O PPE também será um dos temas. É uma visão minha, presidente do Sindicato dos Químicos: é de autonomia de cada sindicato. É mais uma ferramenta que você pode utilizar para defender os postos de trabalho na sua base, como banco de horas é uma saída, lay-off, licença remunerada, férias coletivas. Nós, do movimento sindical, temos de avaliar com muita maturidade se é o momento correto de aplicar ou não. O PPE também é uma ferramenta no local de trabalho. É a discussão que a gente sempre teve, de aumentar a organização nos locais de trabalho.

E o outro Congresso, o Nacional? Como agir diante de uma ofensiva conservadora, com diminuição da bancada sindical?
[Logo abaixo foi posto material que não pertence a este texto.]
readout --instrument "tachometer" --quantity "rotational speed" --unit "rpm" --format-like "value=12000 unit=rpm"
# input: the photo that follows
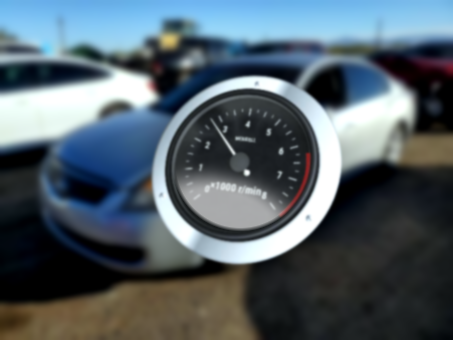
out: value=2750 unit=rpm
Nesta mesma sala, estávamos acompanhando a apuração do segundo turno e já apreensivos. Reduzimos deputados, e abre aspas, tem alguns que se dizem representantes dos trabalhadores, porque montam até o Solidariedade, mas na nomenclatura é um dirigente sindical e na teoria deveria representar os trabalhadores. Ninguém imaginava o cenário de hoje. O projeto de terceirização, redução da maioridade penal, aprovação do financiamento privado para as campanhas eleitorias, um presidente da Câmara que dizem que reelegeu 60 deputados. É talvez o pior cenário que a gente já teve. Em São Paulo, na Assembleia, foi uma derrota terrível. O Alckmin domina de uma forma que é como se não tivesse deputado estadual. E ao nível nacional, outra derrota. A cada dia que passa corremos o risco de perder direitos. Para se ter uma ideia, quase ninguém está falando, mas teve um deputado que apresentou uma proposta de revogar a NR 12. (Raimundo se refere a um projeto, o PDL 1.408, 13, de Sílvio Costa, do PSC-PE, propondo extinguir a norma regulamentadora que trata da segurança no trabalho no setor de máquinas e equipamentos, no qual foram registrados 172 mil acidentes e 358 mortes de 2011 a 2013.)
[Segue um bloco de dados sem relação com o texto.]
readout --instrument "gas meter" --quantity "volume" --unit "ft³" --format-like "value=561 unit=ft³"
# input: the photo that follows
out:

É esse o Congresso que a gente tem, que perdeu a vergonha, o pudor, de apresentar as propostas da direita. Perdemos o projeto da terceirização – a gente tem de lembrar que é a antiga Emenda 3, que o Lula vetou lá atrás, e nós achamos que estivesse resolvido. É muito difícil para nós, quando você vai ao Congresso e tem um Arthur Maia, que é a pessoa que relatou o projeto de terceirização, que é do partido Solidariedade, que na teoria saiu de uma central sindical. Então, para nós, é um Congresso reacionário. É nos preparar para que em 2018 a gente possa rediscutir esse Congresso que está aí.
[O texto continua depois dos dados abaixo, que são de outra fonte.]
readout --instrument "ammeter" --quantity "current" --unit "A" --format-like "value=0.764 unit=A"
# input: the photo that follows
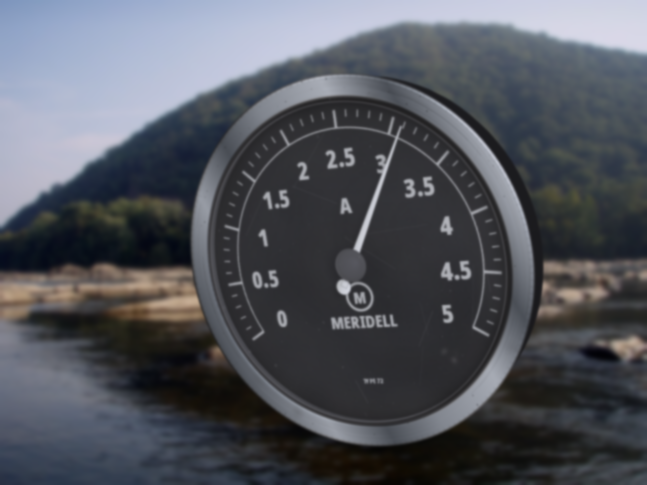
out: value=3.1 unit=A
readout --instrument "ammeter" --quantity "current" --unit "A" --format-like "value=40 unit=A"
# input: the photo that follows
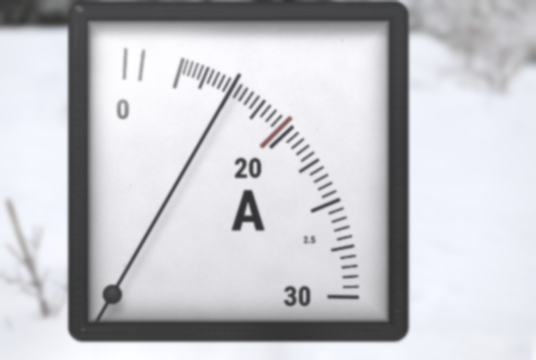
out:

Dá para fazer essa discussão com a base, sobre o Legislativo?

Nós temos feito, mas a nossa avaliação é que a gente tem perdido para a mídia, que tem perseguido os nossos representantes, e perdido principalmente para a estrutura. Nós tivemos deputados aqui na região que fizeram campanhas absurdas, do ponto de vista da condição financeira. A cada dia que passa a gente tem a sensação, sobre o financiamento empresarial de campanha, de que vai ficar cada vez mais difícil debater. Nós temos debatido com a base, mas temos de assumir: perdemos esse debate. No ABC, fizemos quatro deputados estaduais e um federal, tínhamos dois. Estamos retomando esse debate com a base. Não adianta eleger o governo, você precisa dar uma base de sustentação. A preocupação é porque os nossos projetos de proteção para os trabalhadores não vêm do Executivo, vêm do Legislativo. O projeto de terceirização simplesmente reflete uma base que nós perdemos. Ou a redução da maioridade penal, que é atingir o filho do trabalhador, o trabalhador que mora na periferia e o negro. Se a gente não conseguir fazer esse debate, vamos correr risco, nossos filhos vão correr risco.